**WORK TO BE COMPLETED**
Below are the records. List every line holding the word "white".

[Object localization data]
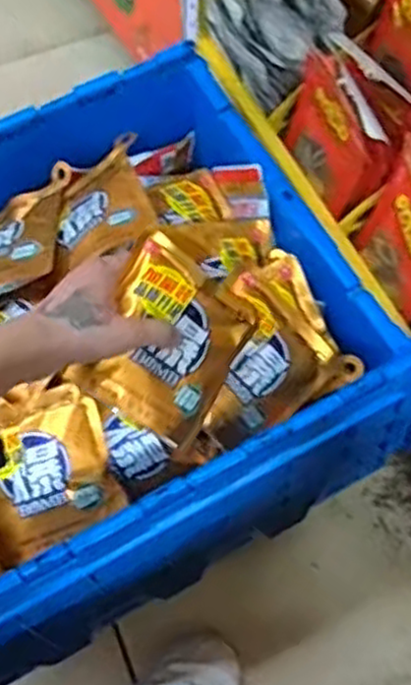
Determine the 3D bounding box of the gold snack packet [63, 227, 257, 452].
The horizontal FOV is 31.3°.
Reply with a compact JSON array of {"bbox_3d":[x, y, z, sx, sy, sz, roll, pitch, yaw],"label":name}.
[{"bbox_3d":[-0.028,0.002,0.577,0.123,0.014,0.129,36,74,-25],"label":"gold snack packet"}]

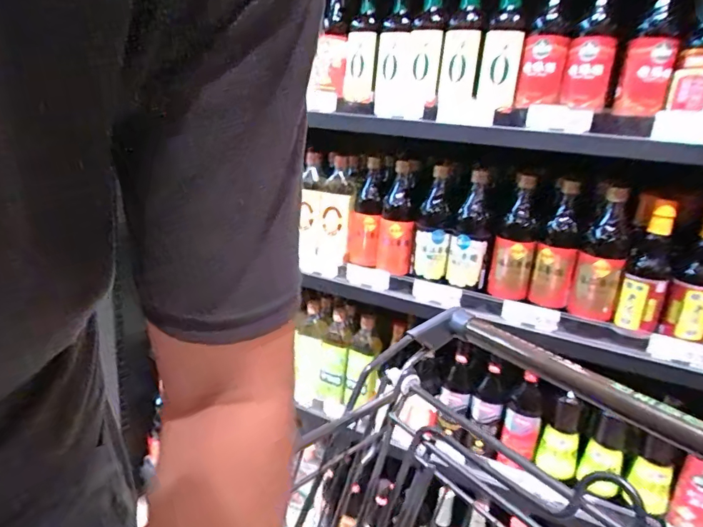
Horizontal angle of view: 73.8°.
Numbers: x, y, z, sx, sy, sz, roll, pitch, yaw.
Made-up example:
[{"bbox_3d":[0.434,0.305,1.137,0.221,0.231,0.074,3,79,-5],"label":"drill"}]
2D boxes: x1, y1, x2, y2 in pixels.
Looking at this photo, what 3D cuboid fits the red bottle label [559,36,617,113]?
[{"bbox_3d":[0.337,-0.271,0.671,0.063,0.094,0.030,14,19,25],"label":"red bottle label"}]

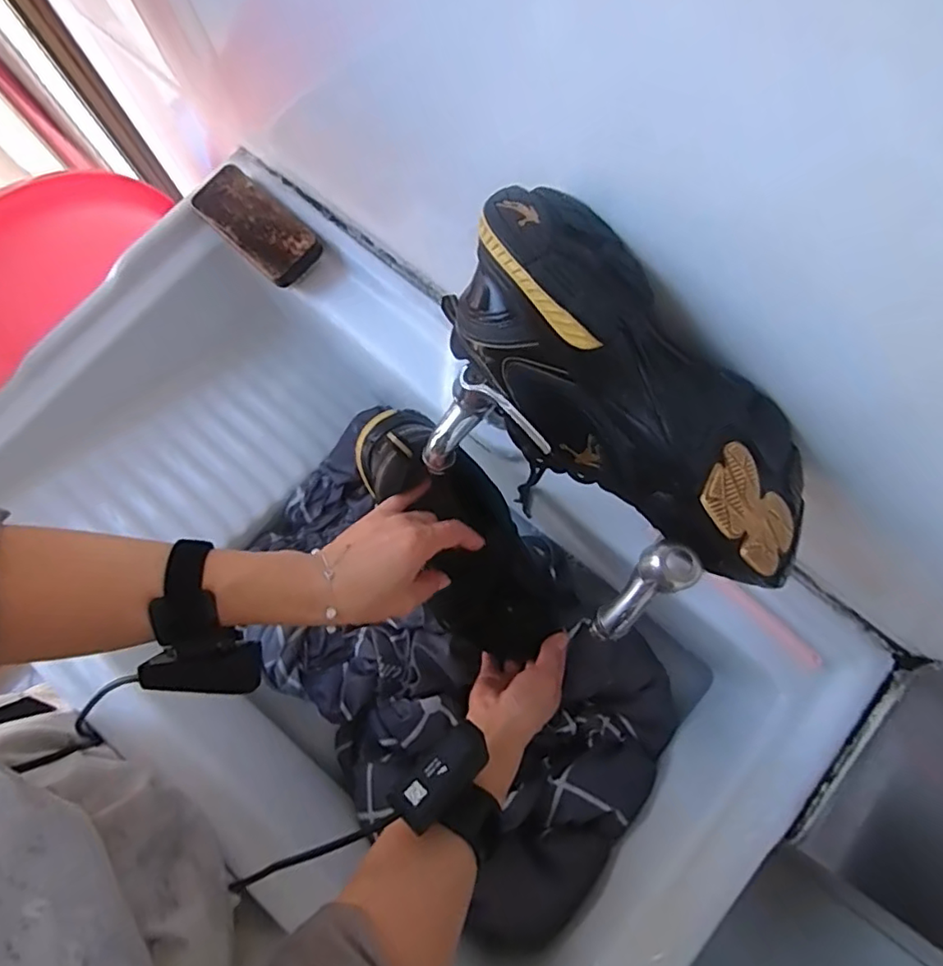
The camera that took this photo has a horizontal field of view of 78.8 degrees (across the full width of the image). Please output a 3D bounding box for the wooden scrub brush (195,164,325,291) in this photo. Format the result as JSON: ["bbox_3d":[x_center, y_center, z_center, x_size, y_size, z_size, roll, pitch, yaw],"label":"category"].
[{"bbox_3d":[-0.218,-0.263,0.585,0.141,0.025,0.060,43,81,9],"label":"wooden scrub brush"}]

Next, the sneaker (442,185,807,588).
[{"bbox_3d":[0.091,-0.048,0.333,0.241,0.101,0.114,45,81,-4],"label":"sneaker"}]

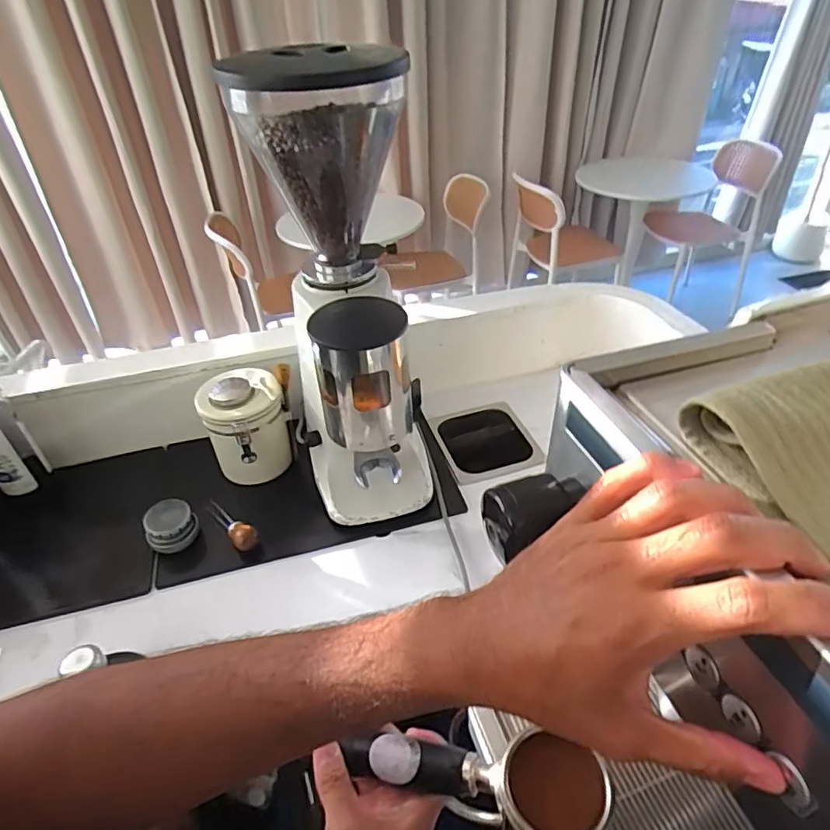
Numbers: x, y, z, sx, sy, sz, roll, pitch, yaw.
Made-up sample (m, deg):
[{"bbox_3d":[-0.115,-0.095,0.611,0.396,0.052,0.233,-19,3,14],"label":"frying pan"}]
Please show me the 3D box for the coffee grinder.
[{"bbox_3d":[-0.085,-0.119,0.713,0.182,0.559,0.224,-7,39,-4],"label":"coffee grinder"}]

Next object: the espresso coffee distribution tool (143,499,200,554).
[{"bbox_3d":[-0.349,0.156,0.801,0.070,0.054,0.058,-28,45,-27],"label":"espresso coffee distribution tool"}]

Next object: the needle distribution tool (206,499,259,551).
[{"bbox_3d":[-0.269,0.156,0.815,0.116,0.030,0.032,30,49,34],"label":"needle distribution tool"}]

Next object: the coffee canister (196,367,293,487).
[{"bbox_3d":[-0.259,0.023,0.878,0.117,0.157,0.117,-17,41,-16],"label":"coffee canister"}]

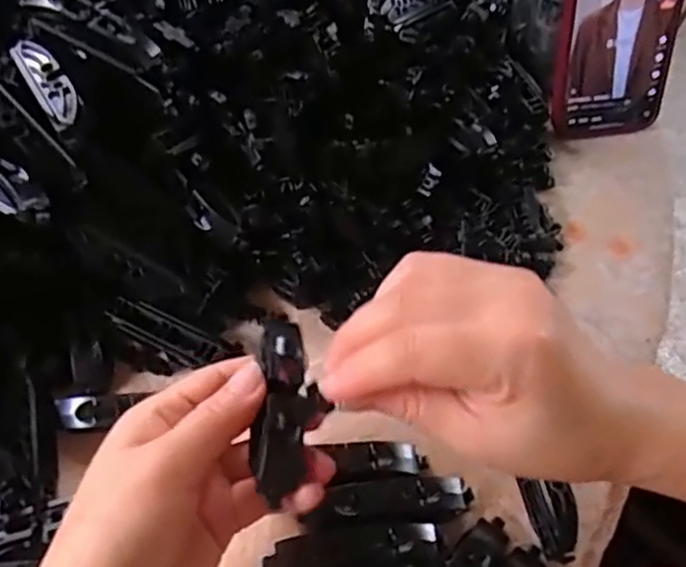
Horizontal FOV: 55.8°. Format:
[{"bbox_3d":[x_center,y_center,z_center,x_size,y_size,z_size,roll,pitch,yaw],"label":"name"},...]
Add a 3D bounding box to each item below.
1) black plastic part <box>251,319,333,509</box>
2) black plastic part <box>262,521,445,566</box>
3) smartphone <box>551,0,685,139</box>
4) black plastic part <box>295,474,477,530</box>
[{"bbox_3d":[-0.021,0.047,0.264,0.027,0.012,0.074,-2,62,0],"label":"black plastic part"},{"bbox_3d":[0.005,0.121,0.293,0.079,0.012,0.022,-6,55,-2],"label":"black plastic part"},{"bbox_3d":[0.176,-0.171,0.409,0.073,0.158,0.009,-6,36,0],"label":"smartphone"},{"bbox_3d":[0.022,0.102,0.304,0.078,0.011,0.022,-6,55,-2],"label":"black plastic part"}]

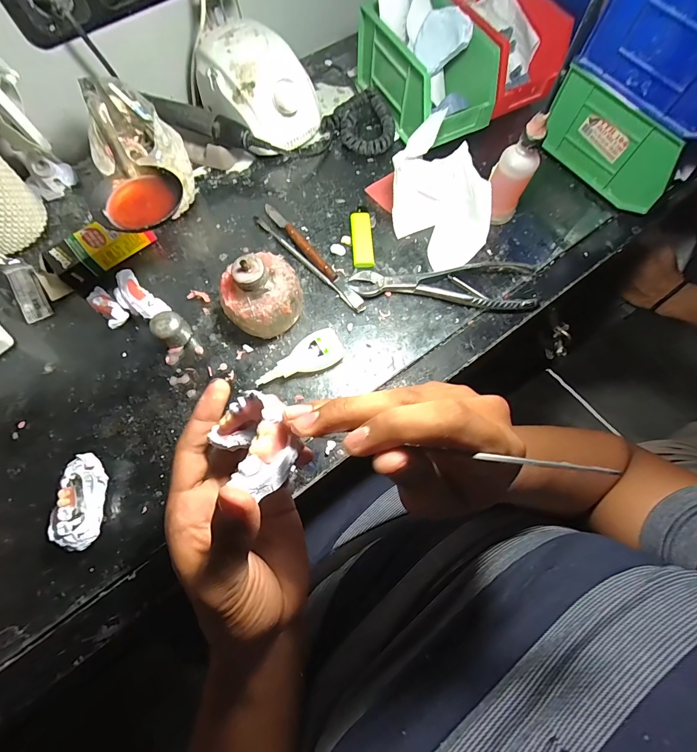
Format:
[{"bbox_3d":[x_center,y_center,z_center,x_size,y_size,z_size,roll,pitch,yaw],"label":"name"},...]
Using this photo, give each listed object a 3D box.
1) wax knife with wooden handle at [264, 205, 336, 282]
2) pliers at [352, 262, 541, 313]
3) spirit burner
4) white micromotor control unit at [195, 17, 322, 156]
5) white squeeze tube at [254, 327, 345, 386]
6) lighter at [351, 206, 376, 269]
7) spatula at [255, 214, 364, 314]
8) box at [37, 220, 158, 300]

**TASK ANSWER**
4) white micromotor control unit at [195, 17, 322, 156]
5) white squeeze tube at [254, 327, 345, 386]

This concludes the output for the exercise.